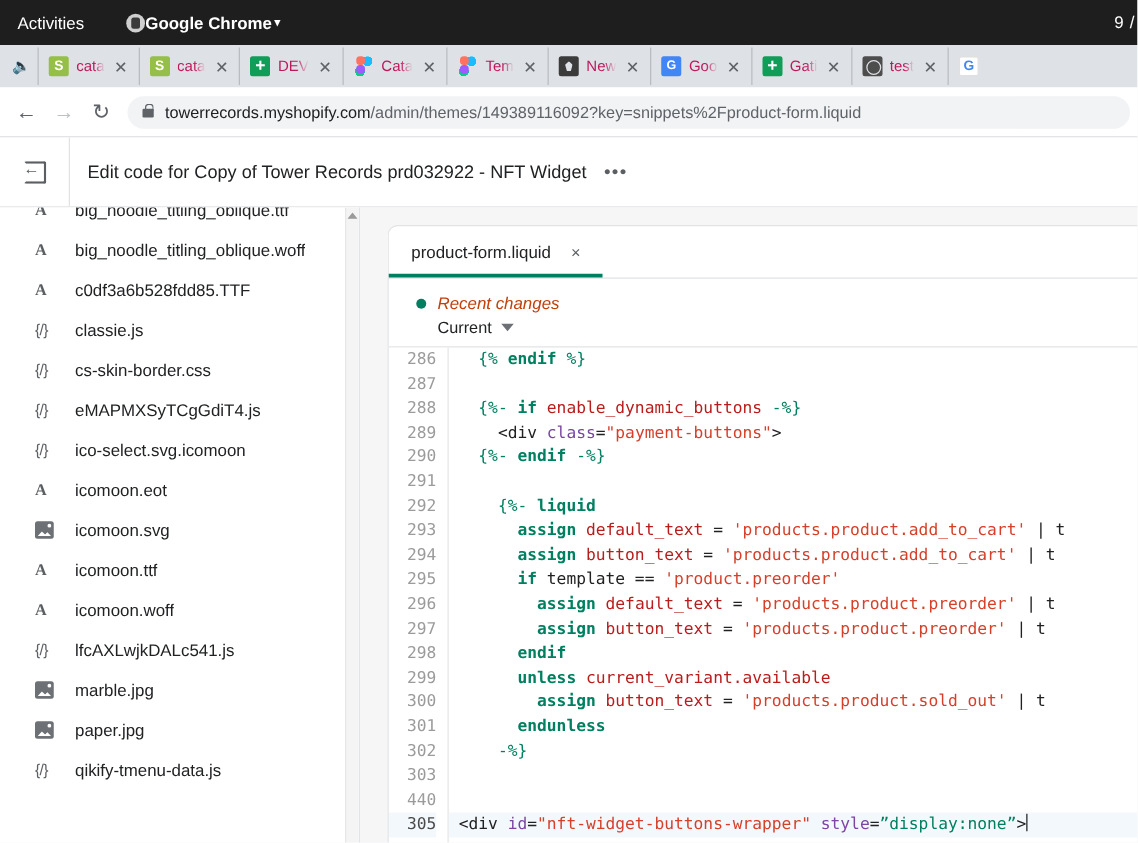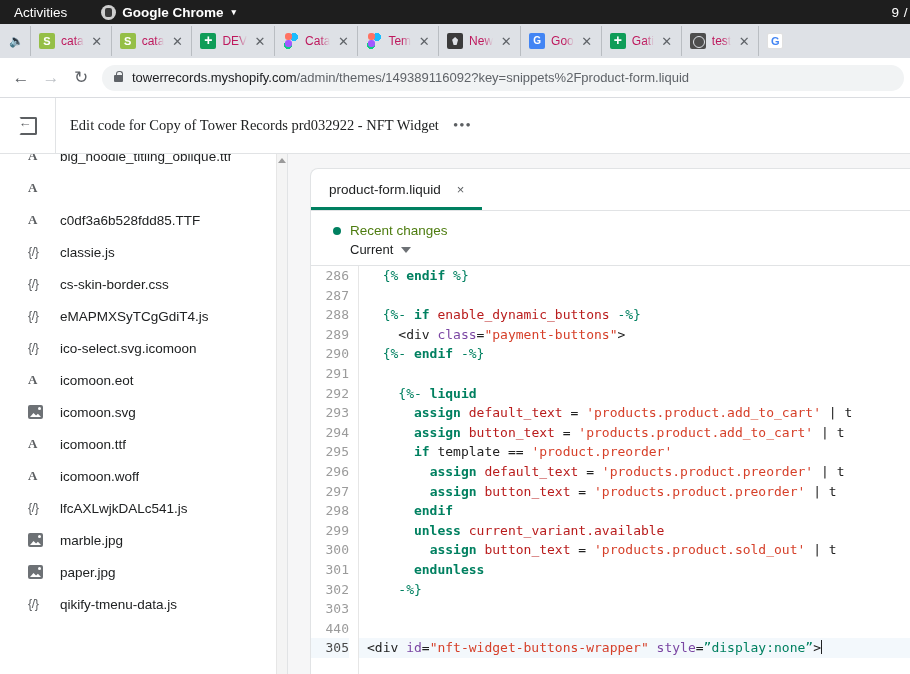"Activities" .gnome-bar { height: 24px -> 36px }
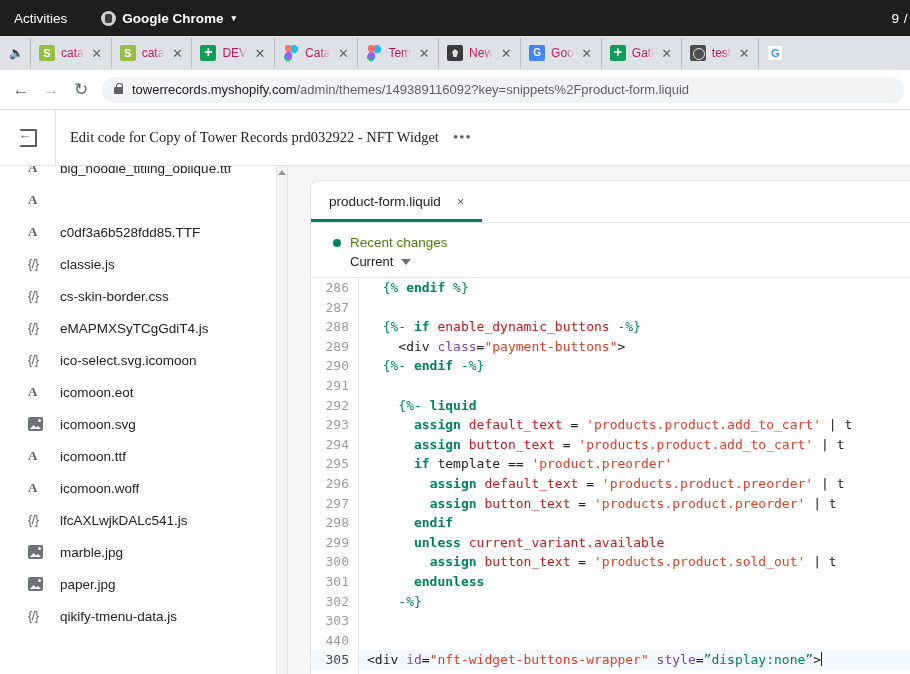"Google Chrome" .gnome-app { gap: 6px -> 0 }
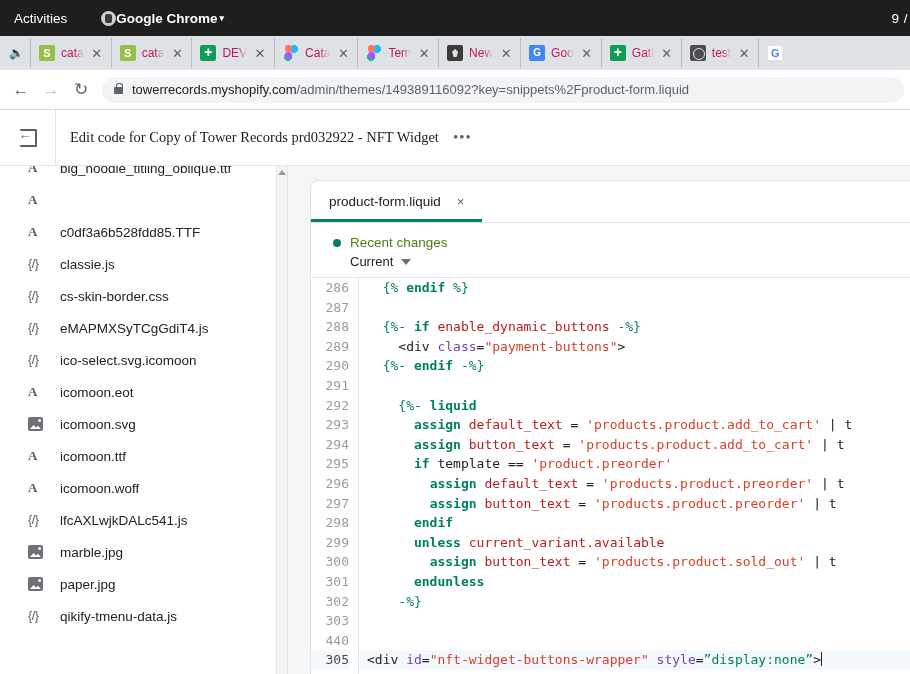"Edit code for Copy of" .page-header { font-family: Liberation Serif, serif -> none }
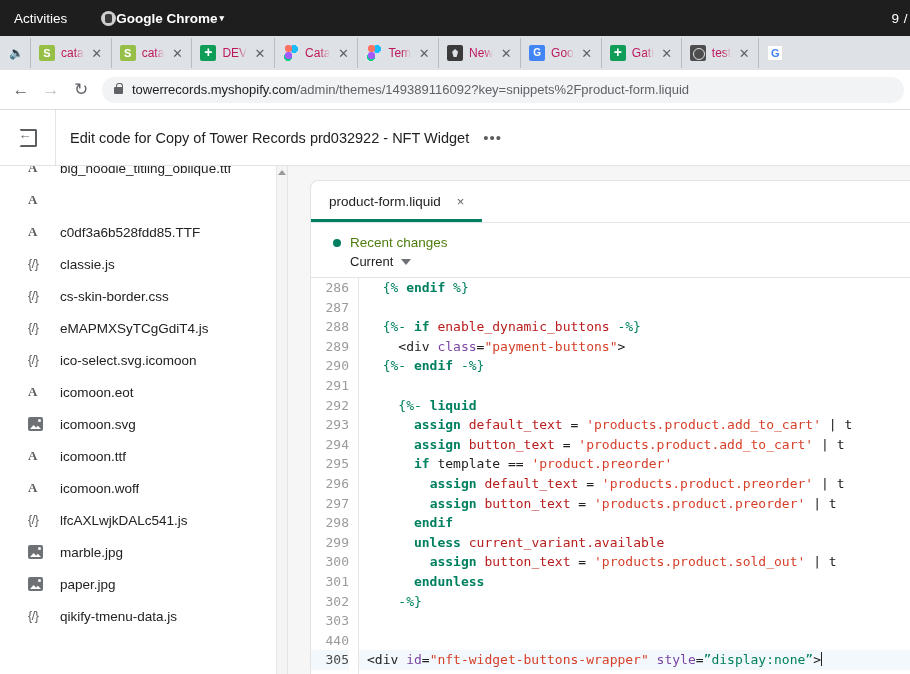"big_noodle_titling_oblique.woff" span.fname { html: none -> <span>big_noodle_titling_oblique.woff</span> }
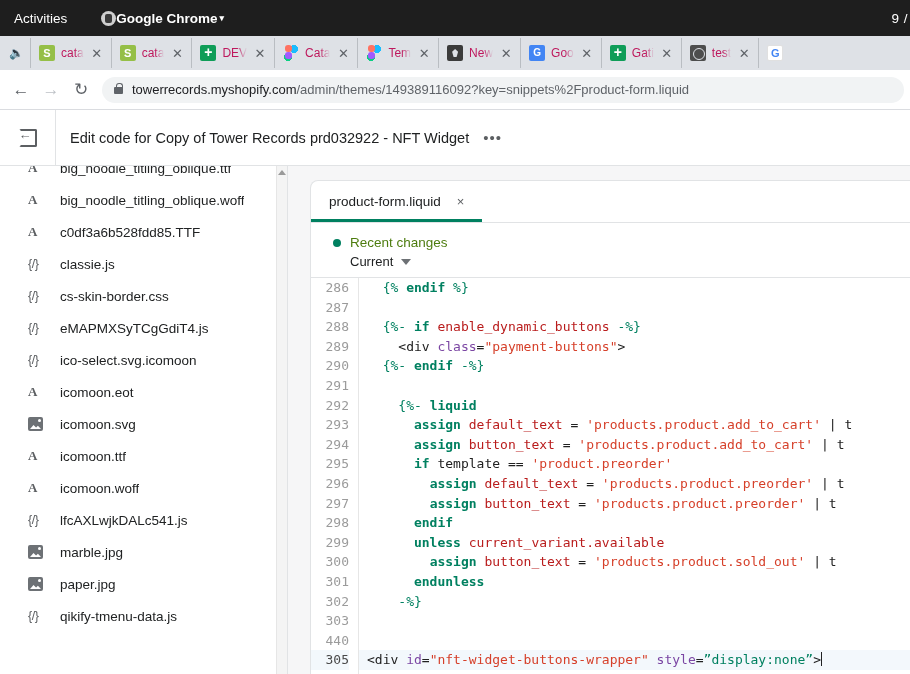"Recent changes" .rc-label { color: #4d7c0f -> #c2410c; font-style: none -> italic }
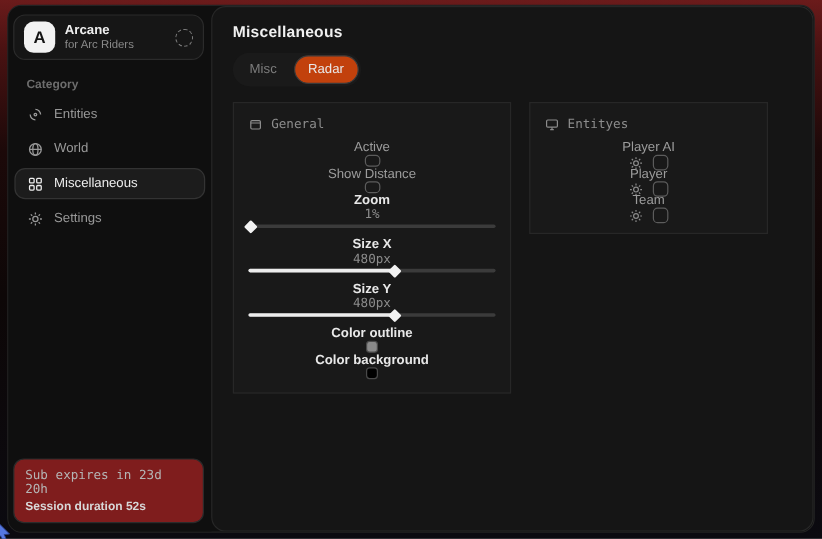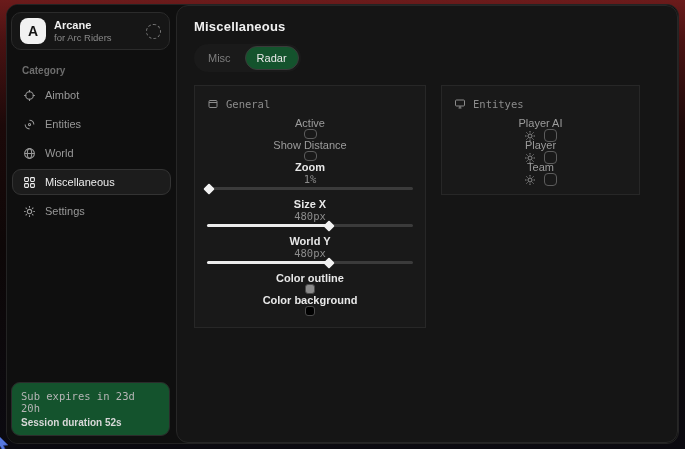"Radar" .tab.active { background: #14532d -> #c2410c }
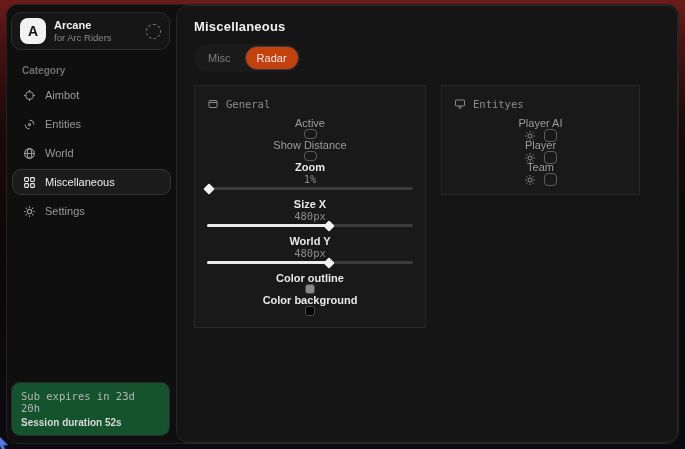"Aimbot" div.nav-item { html: <div> <svg> <circle></circle> <line></line> <line></line> <line></line> <line></line> </svg> <span>Aimbot</span> </div> -> none }
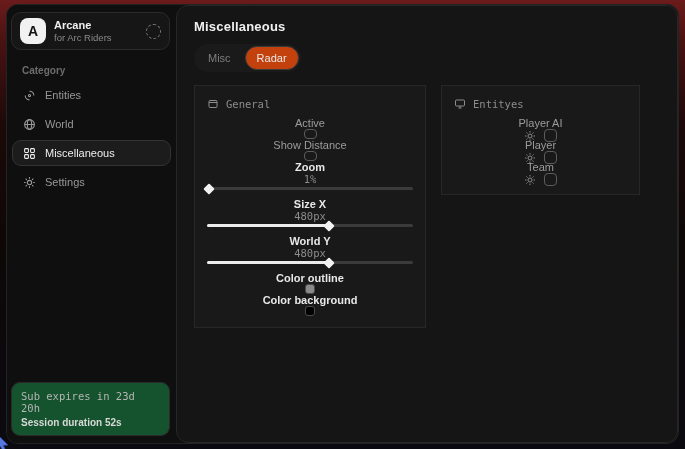"World Y" span.row-label { text: World -> Size }
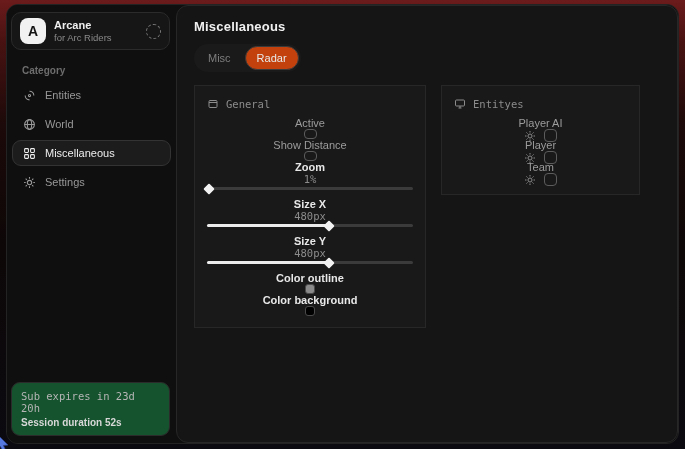"Sub expires in 23d 20h" .sub-card { background: #14532d -> #7f1d1d }
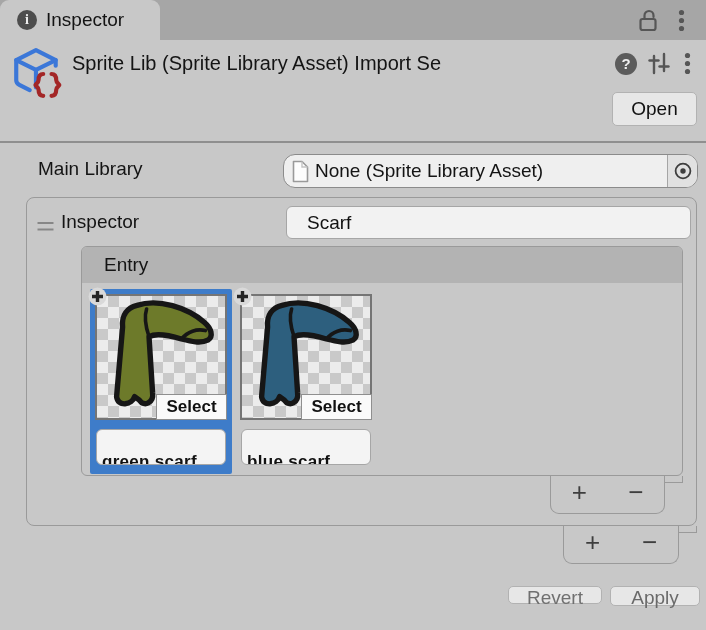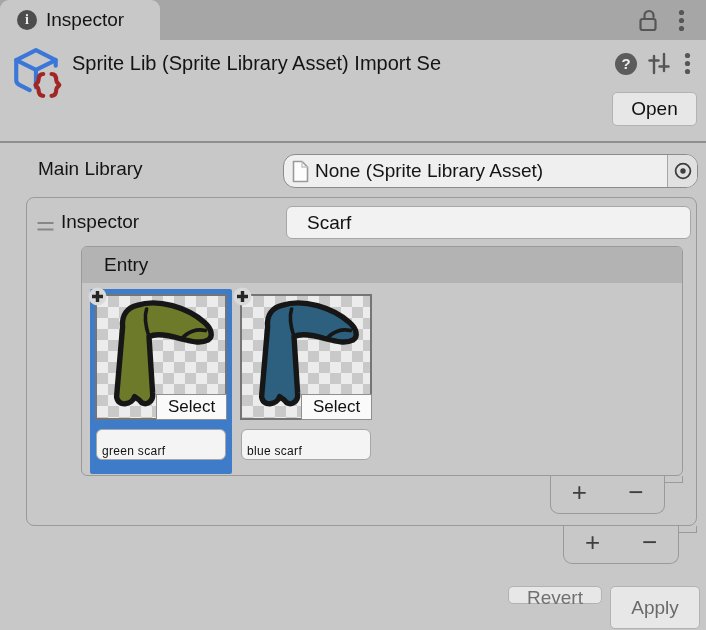"Select" .cells { font-weight: none -> bold }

·····

### [Task requirements]
Starting with the line that holds "code for Copy", retype each line through the last one in the listing above, exactly as written. Do not copy any pictures.

### [Answer to this problem]
"Edit code for Copy of" .page-header { font-family: Liberation Serif, serif -> none }
"big_noodle_titling_oblique.woff" span.fname { html: none -> <span>big_noodle_titling_oblique.woff</span> }
"Recent changes" .rc-label { color: #4d7c0f -> #c2410c; font-style: none -> italic }
"Radar" .tab.active { background: #14532d -> #c2410c }
"Aimbot" div.nav-item { html: <div> <svg> <circle></circle> <line></line> <line></line> <line></line> <line></line> </svg> <span>Aimbot</span> </div> -> none }
"World Y" span.row-label { text: World -> Size }
"Sub expires in 23d 20h" .sub-card { background: #14532d -> #7f1d1d }
"Select" .cells { font-weight: none -> bold }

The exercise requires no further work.